Which prohibition offences are tried summarily?
Under the proviso to Section 25, offences punishable with imprisonment not exceeding two years are tried under Chapter XXI (Sections 260 to 265 CrPC). This covers consumption under Section 8(a), licensee breaches under Section 8(c), and the residuary offence under Section 11. Graver offences such as arrack production under Section 8(e) or large-quantity liquor offences under Section 8(b)(ii) follow regular procedure.
Are all offences under the Act cognizable and non-bailable?
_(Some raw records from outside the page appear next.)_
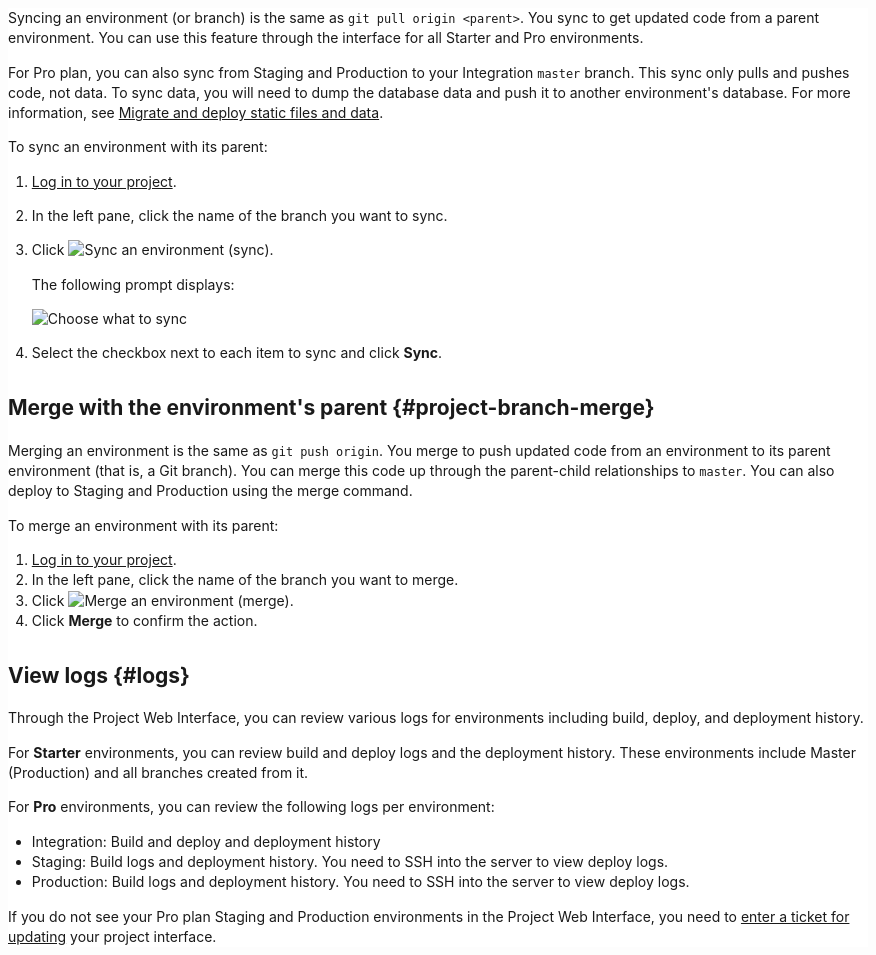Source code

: Syncing an environment (or branch) is the same as `git pull origin <parent>`. You sync to get updated code from a parent environment. You can use this feature through the interface for all Starter and Pro environments.

For Pro plan, you can also sync from Staging and Production to your Integration `master` branch. This sync only pulls and pushes code, not data. To sync data, you will need to dump the database data and push it to another environment's database. For more information, see [Migrate and deploy static files and data]({{page.baseurl}}/cloud/deploy/migrate-files-data.html).

To sync an environment with its parent:

1. [Log in to your project]({{page.baseurl}}/cloud/project/configure-project.html#project-access).
2. In the left pane, click the name of the branch you want to sync.
3. Click ![Sync an environment]({{site.baseurl}}/static/images/cloud_environment-sync.png) (sync).

   The following prompt displays:

   ![Choose what to sync]({{site.baseurl}}/static/images/cloud_environment-sync2.png)

4. Select the checkbox next to each item to sync and click **Sync**.

## Merge with the environment's parent {#project-branch-merge}

Merging an environment is the same as `git push origin`. You merge to push updated code from an environment to its parent environment (that is, a Git branch). You can merge this code up through the parent-child relationships to `master`. You can also deploy to Staging and Production using the merge command.

To merge an environment with its parent:

1. [Log in to your project]({{page.baseurl}}/cloud/project/configure-project.html#project-access).
2. In the left pane, click the name of the branch you want to merge.
3. Click ![Merge an environment]({{site.baseurl}}/static/images/cloud_environment-merge.png) (merge).
4. Click **Merge** to confirm the action.

## View logs {#logs}

Through the Project Web Interface, you can review various logs for environments including build, deploy, and deployment history.

For **Starter** environments, you can review build and deploy logs and the deployment history. These environments include Master (Production) and all branches created from it.

For **Pro** environments, you can review the following logs per environment:

* Integration: Build and deploy and deployment history
* Staging: Build logs and deployment history. You need to SSH into the server to view deploy logs.
* Production: Build logs and deployment history. You need to SSH into the server to view deploy logs.

If you do not see your Pro plan Staging and Production environments in the Project Web Interface, you need to [enter a ticket for updating]({{page.baseurl}}/cloud/trouble/pro-env-management.html) your project interface.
All offences are cognizable by virtue of Section 25's non-obstante clause. They are not, however, all non-bailable. Section 11-A imposes a targeted bail restriction only for the serious Section 8(b)(i) to (iii) and 8(e) offences — bail there requires hearing the prosecuting officer and a reasoned order. Lesser offences attract ordinary CrPC bail principles.
Is a confession to a Prohibition and Excise Officer admissible?
Generally yes. Although Section 24 deems such an officer an officer-in-charge of a police station for investigation, he is not a "police officer" under Section 25 of the Evidence Act. State of Punjab v. Barkat Ram, AIR 1962 SC 276, and Raj Kumar Karwal v. Union of India, (1990) 2 SCC 409, hold that officers under special Acts who cannot file a Section 173 CrPC report are not police officers, so confessions to them are not barred.
How does the confiscation procedure differ from the criminal trial?
They run in parallel. Under Section 13 the Deputy Commissioner may confiscate seized property "whether or not a prosecution is instituted," exercising civil-court powers, after a show-cause notice under Section 13-A, with appeal to the Commissioner under Section 13-C. Section 13-D makes the criminal verdict irrelevant to the confiscation order, and Section 13-E ousts the criminal court from the release question.
Can a prohibition offence be settled without trial?
Yes, by compounding under Section 11-B. The Collector or an empowered officer may accept a prescribed sum (not exceeding the maximum fine) for specified minor offences under Sections 8 and 9. On payment, no criminal proceedings continue and acceptance is "deemed to amount to an acquittal" — though contraband liquor is not released and serious clause (b) offences need the Commissioner's prior approval.